In my last editorial (Salesian Bulletin: Summer 1997), I wrote that many adults harbor resentment against today's youth and that young people constitute the most discriminated and most oppressed segment of society around the world. It was suggested that youth were coming "after" us, not only in the sense of following us, but in a more ominous sense. It seems we fear them as well as resent them. Two surveys bear this out.
One survey reveals that only 37% of adults feel that today's children, once they become adults, will make the United States a better place. A startling 67% opined that teenagers were "rude," "irresponsible" and "wild," and 48% said young children were "spoiled."
A companion survey among 12- to 17-year-olds suggests that a majority of their peers need more guidance from adults and 66% said that faith in God was an important part of their life. However, few believed they themselves were respectful toward each other or adults.
It would be presumptuous at this time to propose any definitive solutions that would correct the above percentages, but Don Bosco and the Salesian tradition do offer criteria. Don Bosco proclaimed the values of the Gospel in a way that young people could understand. He demonstrated through his charism and practice a pro-active method of working for and with youth. In this way he helped them understand and deal with society and the circumstances in which they found themselves.
We must put ourselves in the younger generation's place. Remember how we grew up? Remember how we acted in junior high school, high school and college? What pranks and dust-ups we got into! How many times we found clumps of our parents' hair on the living room floor when we got home after having a "great" time! Every year we hear of the exaggerations and sometimes tragic results of college pledge weeks, "hell" weeks and fraternity and sorority initiations. (Remember those now-forbidden "initiations?" I almost electrocuted a teacher when I devised an electric chair for Halloween and he was rash enough to be the first subject!) And yet today youth have to deal with alcohol, drugs, a disregard for law, a blurred sexual morality and a lack of mentoring.

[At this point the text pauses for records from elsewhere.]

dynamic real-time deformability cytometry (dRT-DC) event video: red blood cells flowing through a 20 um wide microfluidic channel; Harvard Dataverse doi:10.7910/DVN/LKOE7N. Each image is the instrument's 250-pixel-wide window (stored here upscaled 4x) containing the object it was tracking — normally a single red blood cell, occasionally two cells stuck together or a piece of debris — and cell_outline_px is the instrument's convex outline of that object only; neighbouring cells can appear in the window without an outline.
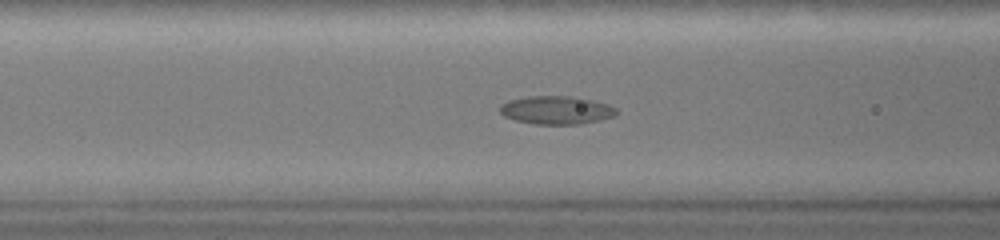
{"species": "common noctule bat (a hibernating species)", "species_latin": "Nyctalus noctula", "temperature_condition": "warm", "stored_images_in_passage": 48, "camera_frame_rate_fps": 3000, "um_per_image_px": 0.085, "animal": {"sex": "female", "body_mass_g": 19.0, "forearm_length_mm": 51.5}, "frame": {"image": 1, "passage_image": 19, "time_ms": 6.0, "image_size_px": [1000, 240], "cell_outline_px": [[616, 112], [612, 116], [580, 124], [536, 124], [516, 120], [504, 116], [500, 112], [500, 108], [508, 100], [528, 96], [568, 96], [592, 100], [608, 104], [616, 108]], "centroid_in_image_um": [47.26, 9.35], "position_along_channel_um": 119.3, "area_um2": 18.79}}
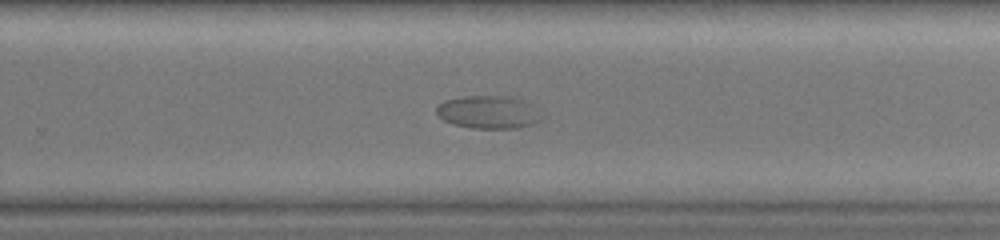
{"frame": {"image": 2, "passage_image": 32, "time_ms": 10.333, "image_size_px": [1000, 240], "cell_outline_px": [[548, 116], [532, 124], [516, 128], [472, 128], [456, 124], [444, 120], [436, 112], [436, 108], [444, 100], [464, 96], [508, 96], [524, 100], [532, 104]], "centroid_in_image_um": [41.61, 9.52], "position_along_channel_um": 288.2, "area_um2": 20.35}}
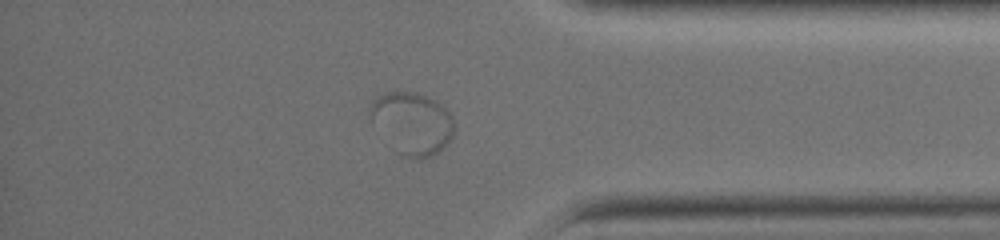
{"frame": {"image": 3, "passage_image": 41, "time_ms": 13.333, "image_size_px": [1000, 240], "cell_outline_px": [[452, 136], [448, 144], [444, 148], [428, 156], [404, 156], [396, 152], [372, 120], [368, 112], [368, 108], [372, 100], [384, 92], [412, 92], [428, 96], [436, 100], [452, 116]], "centroid_in_image_um": [35.01, 10.43], "position_along_channel_um": 400.2, "area_um2": 29.77}}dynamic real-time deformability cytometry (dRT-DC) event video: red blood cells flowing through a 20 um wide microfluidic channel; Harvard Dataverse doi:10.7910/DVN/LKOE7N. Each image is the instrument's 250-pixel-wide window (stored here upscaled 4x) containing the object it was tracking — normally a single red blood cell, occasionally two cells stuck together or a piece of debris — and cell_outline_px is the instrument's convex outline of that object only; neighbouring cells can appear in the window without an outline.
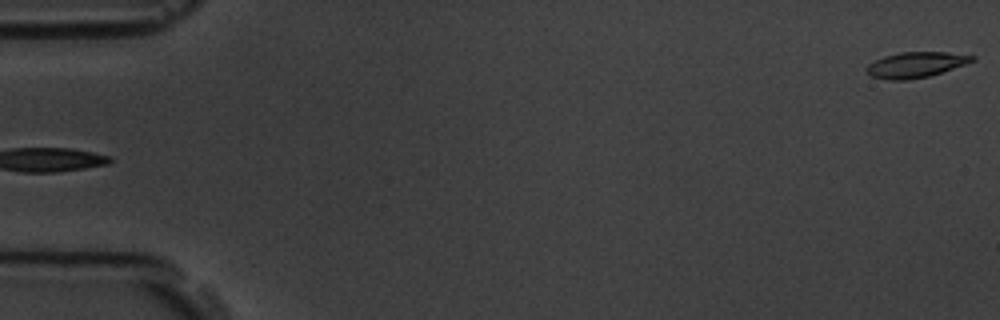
{"species": "common noctule bat (a hibernating species)", "species_latin": "Nyctalus noctula", "temperature_condition": "room temperature", "stored_images_in_passage": 6, "segment_of_instrument_passage": [2, 2], "camera_frame_rate_fps": 3000, "um_per_image_px": 0.085, "animal": {"sex": "male", "body_mass_g": 19.5, "forearm_length_mm": 54.6}, "frame": {"image": 1, "passage_image": 6, "time_ms": 5.667, "image_size_px": [1000, 320], "cell_outline_px": [[976, 60], [928, 76], [904, 80], [888, 80], [872, 76], [864, 68], [868, 64], [884, 56], [900, 52], [944, 52], [976, 56]], "centroid_in_image_um": [77.81, 5.5], "position_along_channel_um": 7.2, "area_um2": 15.43}}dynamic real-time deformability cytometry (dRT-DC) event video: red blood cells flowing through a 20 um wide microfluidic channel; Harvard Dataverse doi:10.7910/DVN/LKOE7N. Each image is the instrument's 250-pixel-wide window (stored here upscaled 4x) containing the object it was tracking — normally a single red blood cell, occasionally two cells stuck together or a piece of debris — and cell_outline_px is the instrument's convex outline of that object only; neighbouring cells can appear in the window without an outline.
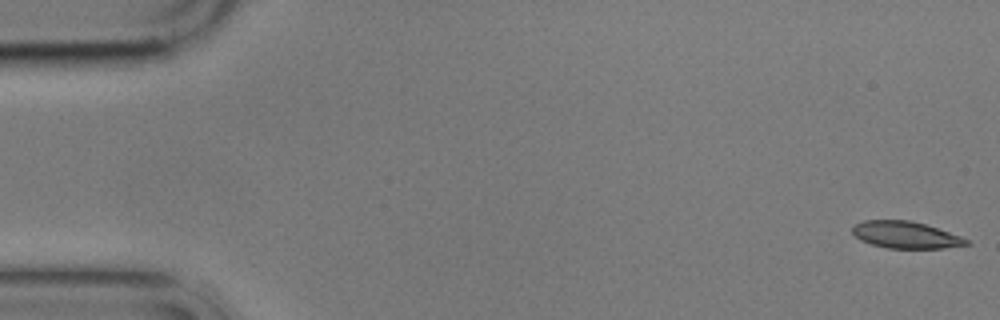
{"species": "common noctule bat (a hibernating species)", "species_latin": "Nyctalus noctula", "temperature_condition": "cold", "stored_images_in_passage": 5, "camera_frame_rate_fps": 3000, "um_per_image_px": 0.085, "animal": {"sex": "male", "body_mass_g": 17.9}, "frame": {"image": 1, "passage_image": 1, "time_ms": 0.0, "image_size_px": [1000, 320], "cell_outline_px": [[972, 244], [944, 248], [888, 248], [872, 244], [860, 240], [852, 232], [852, 224], [864, 220], [912, 220], [960, 236], [968, 240]], "centroid_in_image_um": [76.95, 19.96], "position_along_channel_um": 8.0, "area_um2": 17.8}}
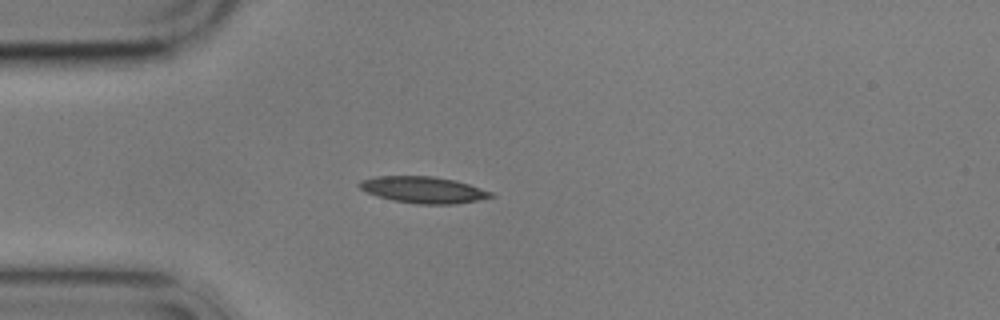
{"frame": {"image": 2, "passage_image": 5, "time_ms": 4.667, "image_size_px": [1000, 320], "cell_outline_px": [[496, 196], [456, 204], [416, 204], [392, 200], [376, 196], [360, 188], [356, 184], [360, 180], [376, 176], [432, 176], [456, 180], [492, 192]], "centroid_in_image_um": [35.96, 16.13], "position_along_channel_um": 49.0, "area_um2": 20.35}}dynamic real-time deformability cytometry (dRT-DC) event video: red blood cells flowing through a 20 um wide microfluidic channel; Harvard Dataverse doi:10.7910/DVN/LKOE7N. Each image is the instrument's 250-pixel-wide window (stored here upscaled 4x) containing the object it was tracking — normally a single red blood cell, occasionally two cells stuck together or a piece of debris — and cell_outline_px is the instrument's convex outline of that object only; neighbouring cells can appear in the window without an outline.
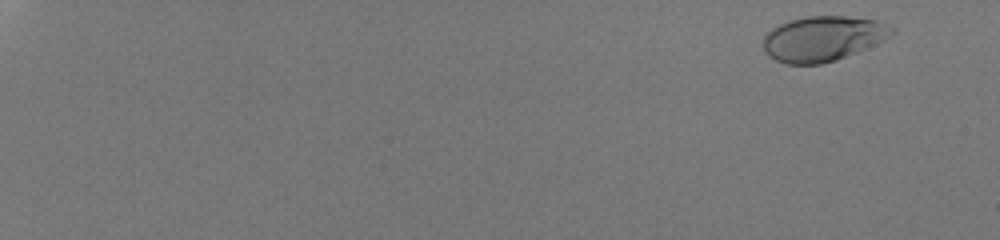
{"species": "human", "species_latin": "Homo sapiens", "temperature_condition": "room temperature", "stored_images_in_passage": 51, "camera_frame_rate_fps": 3000, "um_per_image_px": 0.085, "donor": {"sex": "male"}, "frame": {"image": 1, "passage_image": 3, "time_ms": 0.667, "image_size_px": [1000, 240], "cell_outline_px": [[896, 32], [884, 40], [856, 52], [836, 60], [820, 64], [784, 64], [768, 56], [764, 52], [764, 36], [772, 28], [788, 20], [808, 16], [844, 16], [876, 20], [892, 28]], "centroid_in_image_um": [69.91, 3.28], "position_along_channel_um": 15.1, "area_um2": 33.64}}
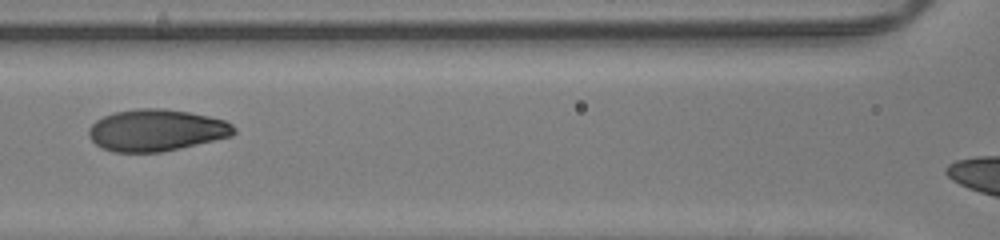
{"frame": {"image": 2, "passage_image": 30, "time_ms": 9.667, "image_size_px": [1000, 240], "cell_outline_px": [[236, 132], [232, 136], [180, 148], [160, 152], [112, 152], [100, 148], [88, 136], [88, 128], [96, 120], [104, 116], [116, 112], [136, 108], [164, 108], [188, 112], [208, 116], [224, 120], [232, 124], [236, 128]], "centroid_in_image_um": [13.27, 11.07], "position_along_channel_um": 153.3, "area_um2": 35.43}}
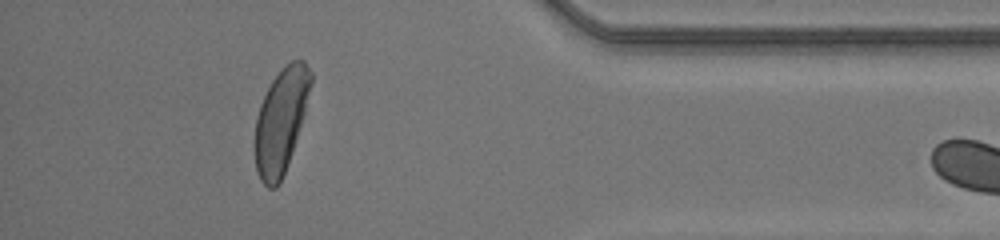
{"frame": {"image": 3, "passage_image": 50, "time_ms": 16.333, "image_size_px": [1000, 240], "cell_outline_px": [[312, 84], [304, 112], [292, 152], [284, 172], [276, 188], [268, 188], [260, 180], [256, 172], [256, 116], [260, 104], [272, 80], [292, 60], [304, 60], [312, 72]], "centroid_in_image_um": [23.88, 10.25], "position_along_channel_um": 411.3, "area_um2": 33.18}}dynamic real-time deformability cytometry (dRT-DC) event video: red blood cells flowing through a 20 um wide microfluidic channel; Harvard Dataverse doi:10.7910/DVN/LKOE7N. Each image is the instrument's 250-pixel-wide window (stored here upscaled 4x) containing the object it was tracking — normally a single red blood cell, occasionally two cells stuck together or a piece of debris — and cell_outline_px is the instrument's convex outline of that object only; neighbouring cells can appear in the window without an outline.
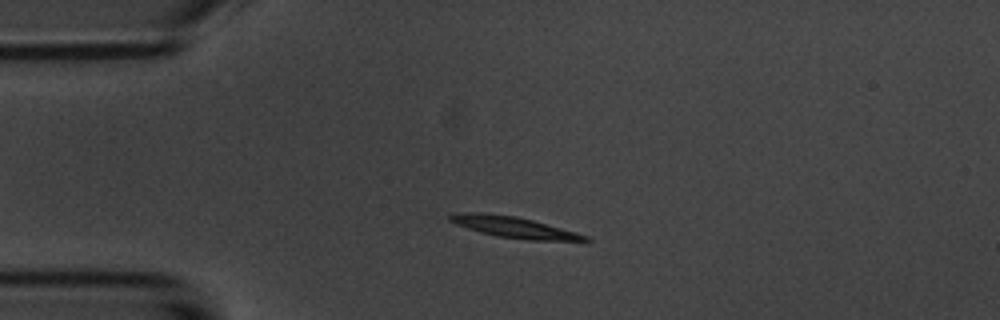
{"species": "common noctule bat (a hibernating species)", "species_latin": "Nyctalus noctula", "temperature_condition": "room temperature", "stored_images_in_passage": 3, "camera_frame_rate_fps": 3000, "um_per_image_px": 0.085, "animal": {"sex": "male", "body_mass_g": 20.1, "forearm_length_mm": 53.5}, "frame": {"image": 1, "passage_image": 2, "time_ms": 2.333, "image_size_px": [1000, 320], "cell_outline_px": [[592, 240], [528, 240], [496, 236], [480, 232], [456, 224], [448, 220], [448, 216], [452, 212], [484, 212], [516, 216], [532, 220], [576, 232], [588, 236]], "centroid_in_image_um": [43.59, 19.29], "position_along_channel_um": 41.4, "area_um2": 16.53}}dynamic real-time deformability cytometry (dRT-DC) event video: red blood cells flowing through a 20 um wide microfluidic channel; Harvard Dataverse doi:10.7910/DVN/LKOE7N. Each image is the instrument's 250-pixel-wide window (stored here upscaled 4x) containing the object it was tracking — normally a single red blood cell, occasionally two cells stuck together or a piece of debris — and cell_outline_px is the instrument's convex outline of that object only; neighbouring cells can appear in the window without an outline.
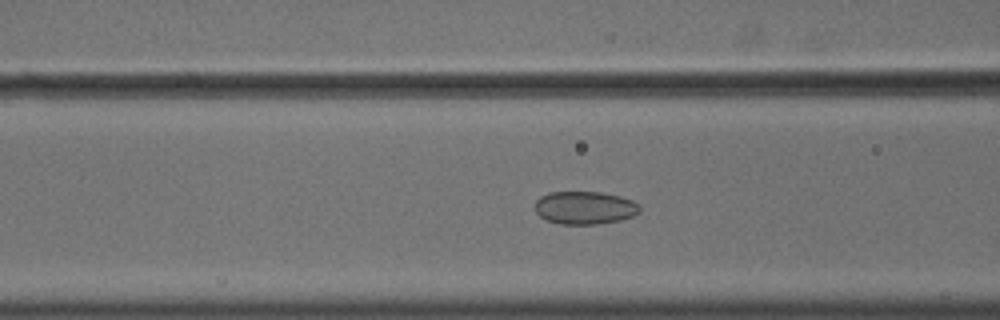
{"species": "common noctule bat (a hibernating species)", "species_latin": "Nyctalus noctula", "temperature_condition": "cold", "stored_images_in_passage": 57, "camera_frame_rate_fps": 3000, "um_per_image_px": 0.085, "animal": {"sex": "male", "body_mass_g": 18.8}, "frame": {"image": 1, "passage_image": 24, "time_ms": 7.667, "image_size_px": [1000, 320], "cell_outline_px": [[640, 212], [632, 216], [620, 220], [596, 224], [560, 224], [544, 220], [536, 212], [536, 200], [540, 196], [548, 192], [600, 192], [620, 196], [632, 200], [640, 208]], "centroid_in_image_um": [49.68, 17.66], "position_along_channel_um": 116.9, "area_um2": 20.11}}
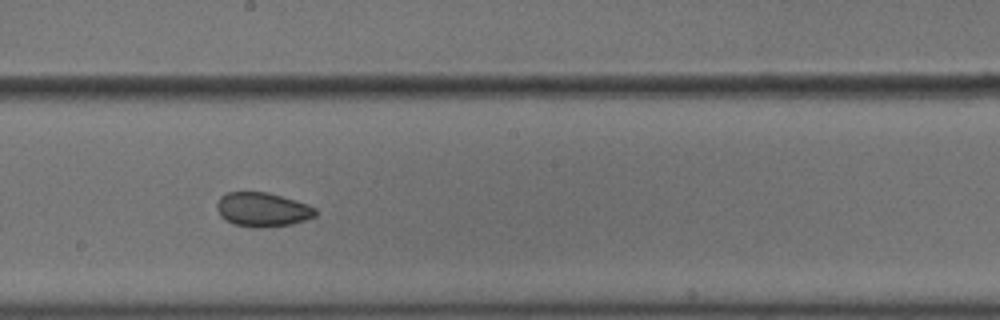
{"frame": {"image": 2, "passage_image": 33, "time_ms": 10.667, "image_size_px": [1000, 320], "cell_outline_px": [[316, 216], [292, 224], [260, 228], [256, 228], [232, 224], [224, 220], [220, 216], [216, 208], [216, 204], [220, 196], [228, 192], [268, 192], [316, 208]], "centroid_in_image_um": [22.25, 17.83], "position_along_channel_um": 226.0, "area_um2": 19.59}}
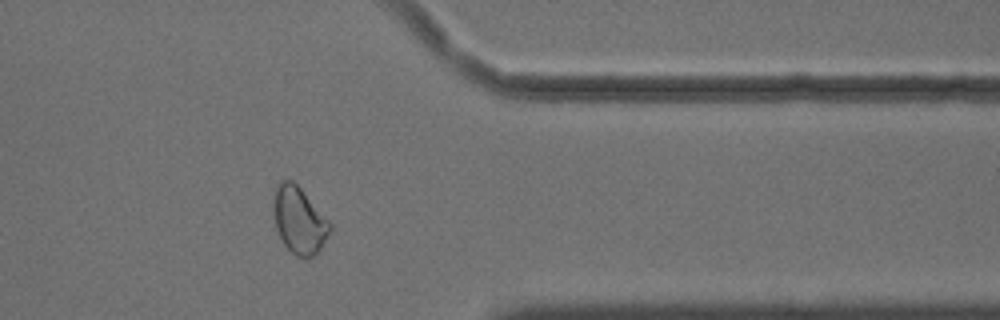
{"frame": {"image": 3, "passage_image": 47, "time_ms": 15.333, "image_size_px": [1000, 320], "cell_outline_px": [[332, 228], [320, 248], [312, 256], [296, 256], [284, 244], [276, 228], [272, 212], [272, 204], [276, 188], [280, 180], [292, 180], [300, 188], [332, 224]], "centroid_in_image_um": [25.4, 18.69], "position_along_channel_um": 386.0, "area_um2": 21.62}}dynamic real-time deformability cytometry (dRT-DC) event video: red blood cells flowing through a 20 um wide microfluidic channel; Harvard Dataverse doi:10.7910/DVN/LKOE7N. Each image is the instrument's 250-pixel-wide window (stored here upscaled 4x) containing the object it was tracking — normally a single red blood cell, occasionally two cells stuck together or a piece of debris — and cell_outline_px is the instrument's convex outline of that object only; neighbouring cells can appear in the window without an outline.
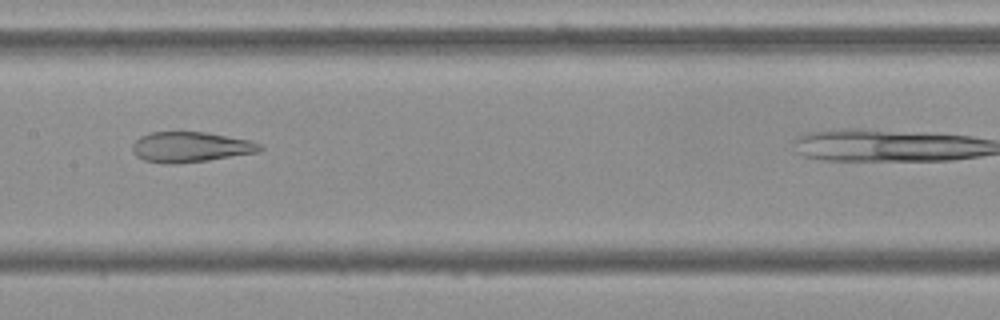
{"species": "Egyptian fruit bat (a non-hibernating species)", "species_latin": "Rousettus aegyptiacus", "temperature_condition": "cold", "stored_images_in_passage": 28, "camera_frame_rate_fps": 3000, "um_per_image_px": 0.085, "frame": {"image": 1, "passage_image": 11, "time_ms": 3.333, "image_size_px": [1000, 320], "cell_outline_px": [[264, 148], [260, 152], [208, 160], [176, 164], [164, 164], [144, 160], [136, 156], [132, 152], [132, 144], [140, 136], [148, 132], [204, 132], [252, 140], [260, 144]], "centroid_in_image_um": [16.19, 12.5], "position_along_channel_um": 191.2, "area_um2": 22.77}}
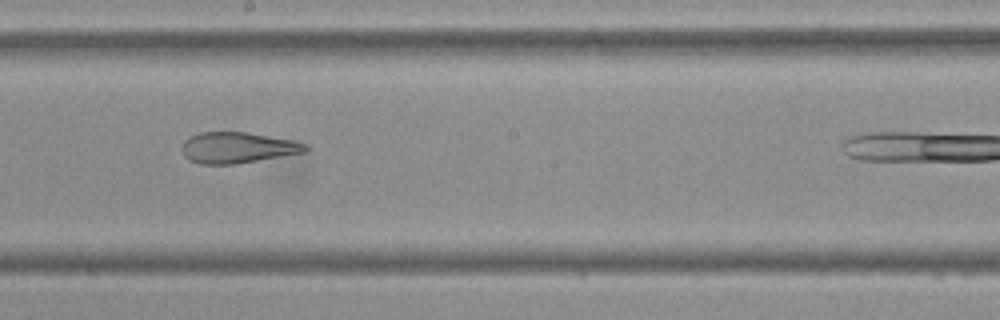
{"frame": {"image": 2, "passage_image": 14, "time_ms": 4.333, "image_size_px": [1000, 320], "cell_outline_px": [[308, 148], [304, 152], [236, 164], [200, 164], [188, 160], [184, 156], [180, 148], [184, 140], [200, 132], [244, 132], [292, 140], [308, 144]], "centroid_in_image_um": [20.14, 12.56], "position_along_channel_um": 228.1, "area_um2": 22.2}}
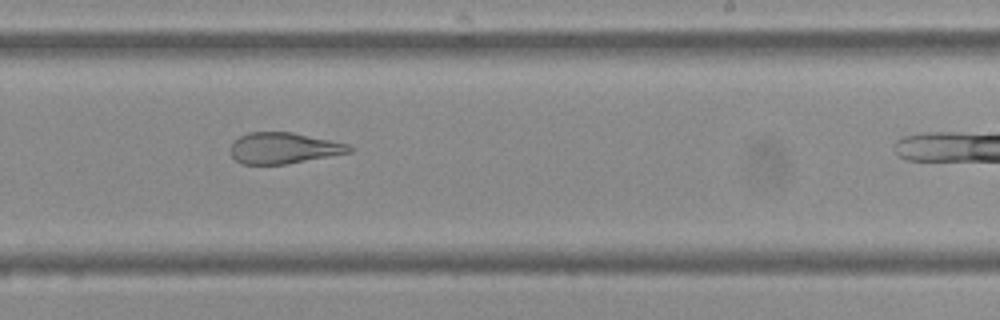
{"frame": {"image": 3, "passage_image": 17, "time_ms": 5.333, "image_size_px": [1000, 320], "cell_outline_px": [[356, 148], [352, 152], [284, 164], [244, 164], [236, 160], [228, 152], [228, 148], [232, 140], [248, 132], [292, 132], [348, 144]], "centroid_in_image_um": [24.06, 12.58], "position_along_channel_um": 264.9, "area_um2": 21.62}}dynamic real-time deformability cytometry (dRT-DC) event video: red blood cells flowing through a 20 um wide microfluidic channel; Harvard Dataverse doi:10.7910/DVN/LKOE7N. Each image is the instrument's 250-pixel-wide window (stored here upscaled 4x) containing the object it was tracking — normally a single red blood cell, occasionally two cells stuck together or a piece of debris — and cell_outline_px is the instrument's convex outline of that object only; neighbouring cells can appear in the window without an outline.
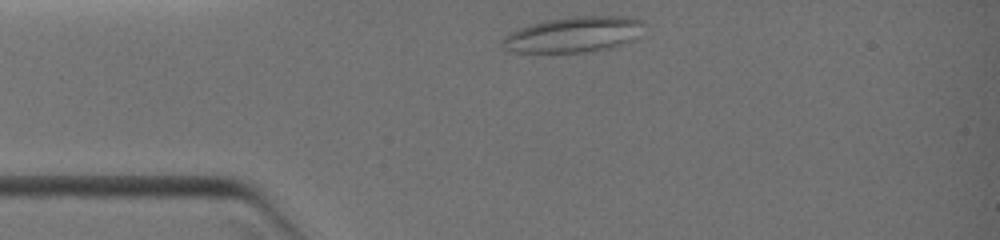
{"species": "common noctule bat (a hibernating species)", "species_latin": "Nyctalus noctula", "temperature_condition": "warm", "stored_images_in_passage": 25, "camera_frame_rate_fps": 3000, "um_per_image_px": 0.085, "animal": {"sex": "female", "body_mass_g": 19.0, "forearm_length_mm": 51.5}, "frame": {"image": 1, "passage_image": 1, "time_ms": 0.0, "image_size_px": [1000, 240], "cell_outline_px": [[644, 24], [640, 36], [632, 40], [608, 48], [584, 52], [508, 52], [500, 48], [500, 40], [504, 36], [528, 24], [548, 20], [572, 16], [632, 16], [644, 20]], "centroid_in_image_um": [48.74, 2.92], "position_along_channel_um": 36.3, "area_um2": 29.71}}
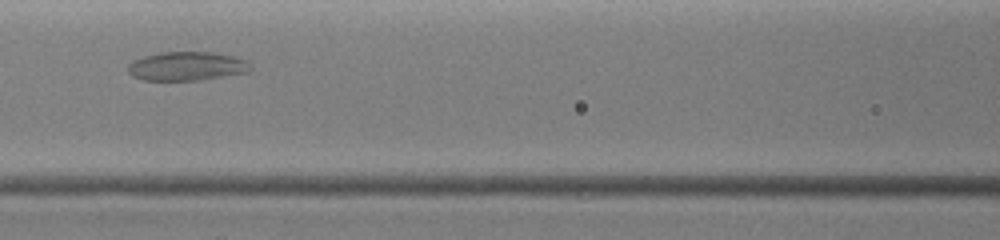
{"frame": {"image": 2, "passage_image": 18, "time_ms": 3.0, "image_size_px": [1000, 240], "cell_outline_px": [[252, 68], [248, 72], [200, 80], [144, 80], [132, 76], [128, 72], [128, 64], [132, 60], [144, 56], [160, 52], [212, 52], [232, 56], [244, 60]], "centroid_in_image_um": [15.83, 5.62], "position_along_channel_um": 150.8, "area_um2": 20.52}}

A sad commentary about today's society is that there is a loss of civility, of basic courtesy, of politeness. We must reclaim these values. St. Francis de Sales once said that "a saint is a perfect gentleman." Where does one learn to be a gentleperson? Naturally, the first school is the home. Gentility must be taught in our schools and reinforced by the example and admonition of adults whenever rudeness is exhibited. But it must be done with the smiling affability characteristic of St. Francis de Sales and St. John Bosco.
Our approach to youth cannot be adversarial. Don Bosco told his followers that in order to have youth respect you, you must get them to love you. Now there's a task! Whatever we do, it must be done with a smile and an expression of concern for the young person. Our corrections, advice, suggestions, reprimands must not be arrogant, supercilious, patronizing. They must be tempered by practice and honed by the refinement of personal experience. We must tell our youth that we love them.
The Message of Jesus Christ is alive and living in us. Wethe spouses, parents, neighbors, educators, et al.are the apostles to our youth. By their own admission they need guidance and mentoring. We provide this through our example and advice. Several articles in this issue show how the Salesian family provides this in a school setting.